Splitting a git repository
For several years I've kept all my perl source code under version control. This is good. However, I was keeping all my distributions - all 40-odd of them - in a single repository. This is bad. It means that anyone who wants to check out the code has to check out 40 distributions, some of them very big, that they're not interested in as well as the one they are interested in.

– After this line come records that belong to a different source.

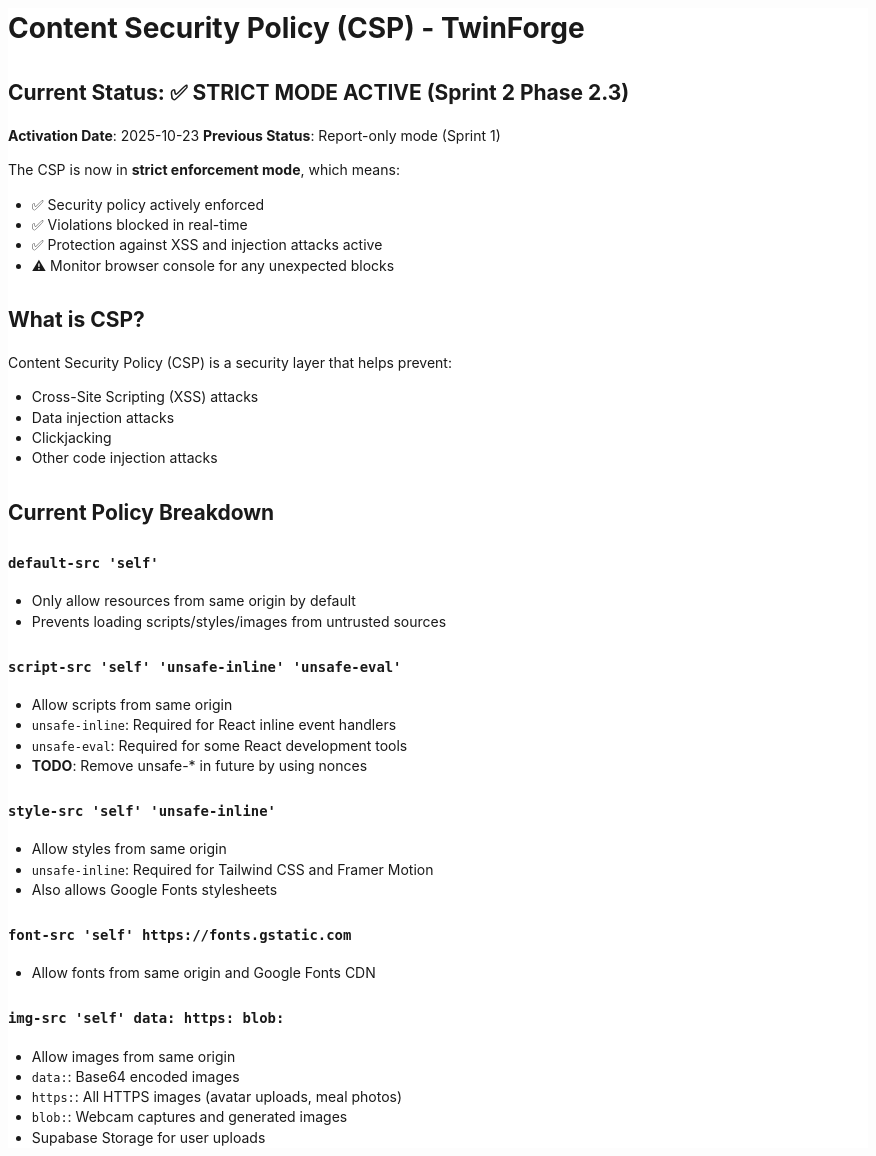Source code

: # Content Security Policy (CSP) - TwinForge

## Current Status: ✅ STRICT MODE ACTIVE (Sprint 2 Phase 2.3)

**Activation Date**: 2025-10-23
**Previous Status**: Report-only mode (Sprint 1)

The CSP is now in **strict enforcement mode**, which means:
- ✅ Security policy actively enforced
- ✅ Violations blocked in real-time
- ✅ Protection against XSS and injection attacks active
- ⚠️ Monitor browser console for any unexpected blocks

## What is CSP?

Content Security Policy (CSP) is a security layer that helps prevent:
- Cross-Site Scripting (XSS) attacks
- Data injection attacks
- Clickjacking
- Other code injection attacks

## Current Policy Breakdown

### `default-src 'self'`
- Only allow resources from same origin by default
- Prevents loading scripts/styles/images from untrusted sources

### `script-src 'self' 'unsafe-inline' 'unsafe-eval'`
- Allow scripts from same origin
- `unsafe-inline`: Required for React inline event handlers
- `unsafe-eval`: Required for some React development tools
- **TODO**: Remove unsafe-* in future by using nonces

### `style-src 'self' 'unsafe-inline'`
- Allow styles from same origin
- `unsafe-inline`: Required for Tailwind CSS and Framer Motion
- Also allows Google Fonts stylesheets

### `font-src 'self' https://fonts.gstatic.com`
- Allow fonts from same origin and Google Fonts CDN

### `img-src 'self' data: https: blob:`
- Allow images from same origin
- `data:`: Base64 encoded images
- `https:`: All HTTPS images (avatar uploads, meal photos)
- `blob:`: Webcam captures and generated images
- Supabase Storage for user uploads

So I've split the repository up into lots of seperate ones, and I've uplaoded them to Github instead of keeping them on my own machine. Normally I'm dead set against uploading my data to Teh Clowd, because you lose control over it and it's hard to make backups. Git and Github are an exception to this. My own checkouts - on my laptop and elsewhere - are complete copies of the entire repository, so if Github were to go out of business overnight, I'd not lose a damned thing, I'd just need to find somewhere else to act as the public front-end for my repositories. And it's all stuff that I want to be public anyway, so I really don't care if they lose a copy!

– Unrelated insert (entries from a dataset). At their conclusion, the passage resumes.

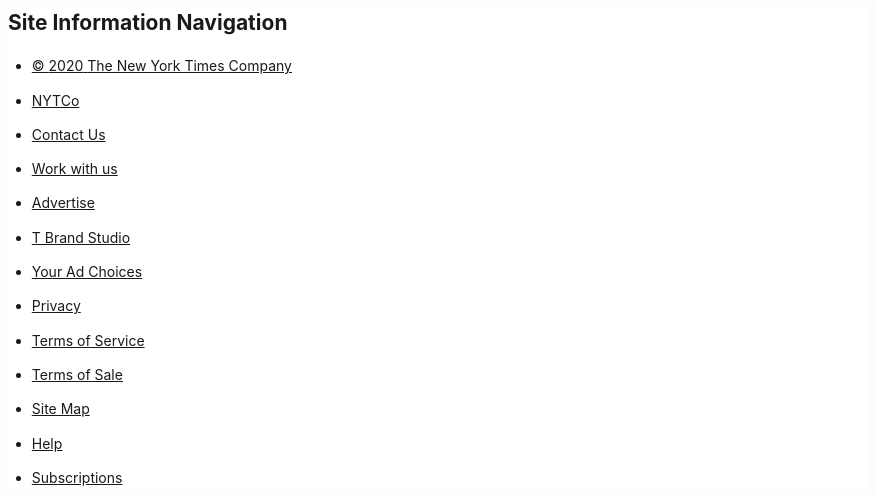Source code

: </div>

## Site Information Navigation

  - [© <span>2020</span> <span>The New York Times
    Company</span>](https://help.nytimes.com/hc/en-us/articles/115014792127-Copyright-notice)



  - [NYTCo](https://www.nytco.com/)
  - [Contact
    Us](https://help.nytimes.com/hc/en-us/articles/115015385887-Contact-Us)
  - [Work with us](https://www.nytco.com/careers/)
  - [Advertise](https://nytmediakit.com/)
  - [T Brand Studio](http://www.tbrandstudio.com/)
  - [Your Ad
    Choices](https://www.nytimes.com/privacy/cookie-policy#how-do-i-manage-trackers)
  - [Privacy](https://www.nytimes.com/privacy)
  - [Terms of
    Service](https://help.nytimes.com/hc/en-us/articles/115014893428-Terms-of-service)
  - [Terms of
    Sale](https://help.nytimes.com/hc/en-us/articles/115014893968-Terms-of-sale)
  - [Site
    Map](https://spiderbites.nytimes.com)
  - [Help](https://help.nytimes.com/hc/en-us)
  - [Subscriptions](https://www.nytimes.com/subscription?campaignId=37WXW)

</div>

</div>
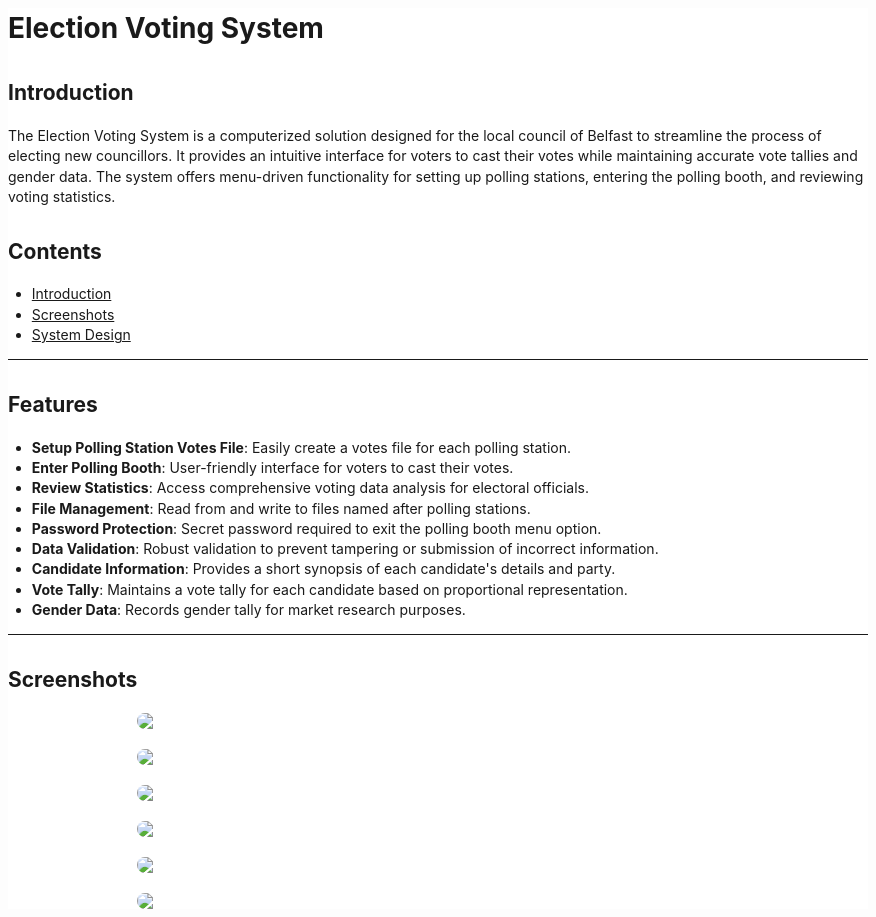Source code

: # Election Voting System

## Introduction

The Election Voting System is a computerized solution designed for the local council of Belfast to streamline the process of electing new councillors. It provides an intuitive interface for voters to cast their votes while maintaining accurate vote tallies and gender data. The system offers menu-driven functionality for setting up polling stations, entering the polling booth, and reviewing voting statistics.

## Contents

- [Introduction](#Introduction)
- [Screenshots](#screenshots)
- [System Design](#system-design)

---

## Features

- **Setup Polling Station Votes File**: Easily create a votes file for each polling station.
- **Enter Polling Booth**: User-friendly interface for voters to cast their votes.
- **Review Statistics**: Access comprehensive voting data analysis for electoral officials.
- **File Management**: Read from and write to files named after polling stations.
- **Password Protection**: Secret password required to exit the polling booth menu option.
- **Data Validation**: Robust validation to prevent tampering or submission of incorrect information.
- **Candidate Information**: Provides a short synopsis of each candidate's details and party.
- **Vote Tally**: Maintains a vote tally for each candidate based on proportional representation.
- **Gender Data**: Records gender tally for market research purposes.

---

## Screenshots

<div align="center">
  <div>
    <img style="border-radius: 15px; display: block; margin-left: auto; margin-right: auto; margin-bottom:20px;" width="70%" src="https://i.ibb.co/Jr3dBKP/1.png"></img>

  
   <img style="border-radius: 15px; display: block; margin-left: auto; margin-right: auto; margin-bottom:20px;" width="70%" src="https://i.ibb.co/bdYndmm/Screenshot-1.png"></img>

   <img style="border-radius: 15px; display: block; margin-left: auto; margin-right: auto; margin-bottom:20px;" width="70%" src="https://i.ibb.co/gVDqZ1p/Screenshot-3.png"></img>

   <img style="border-radius: 15px; display: block; margin-left: auto; margin-right: auto; margin-bottom:20px;" width="70%" src="https://i.ibb.co/3s4mGDM/Screenshot-2.png"></img>
   
   <img style="border-radius: 15px; display: block; margin-left: auto; margin-right: auto; margin-bottom:20px;" width="70%" src="https://i.ibb.co/fp4vkRN/Screenshot-4.png"></img>

   <img style="border-radius: 15px; display: block; margin-left: auto; margin-right: auto; margin-bottom:20px;" width="70%" src="https://i.ibb.co/tqSm7tj/Screenshot-5.png"></img>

Splitting a git repository while still keeping all the history is a bit tricky, but the lovely Paul Johnson gave me a recipe, which I reproduce here with a few minor changes. Assuming that your monolithic repository contains a bunch of directories, each of which is to become a seperate repository ...
mkdir split-repo
cd split-repo
for i in \`cd ../monolithic-repo;ls\`; do
git clone --no-hardlinks ADDRESS_OF_REPOSITORY $i
cd $i
git filter-branch --subdirectory-filter $i HEAD -- --all
rm -r .git/refs/original
git reflog expire --expire=now --all
git gc --aggressive
git prune
git remote rm origin
git remote add origin git@github.com:YOUR_USERNAME/$i.git
git push origin master
cd -
done
This leaves the original repository unchanged, so if anything goes wrong you need not worry. I did get some warnings and errors from 'git gc' and 'git prune' about it being out of memory when trying to compress files, but that's because my repository has some very big files. These errors were in fact harmless and just meant that the new copies of the repositories on my laptop were wasting lots of disk space. Once I'd uploaded them to github, deleted the local copy, and then re-downloaded from github, that was fixed.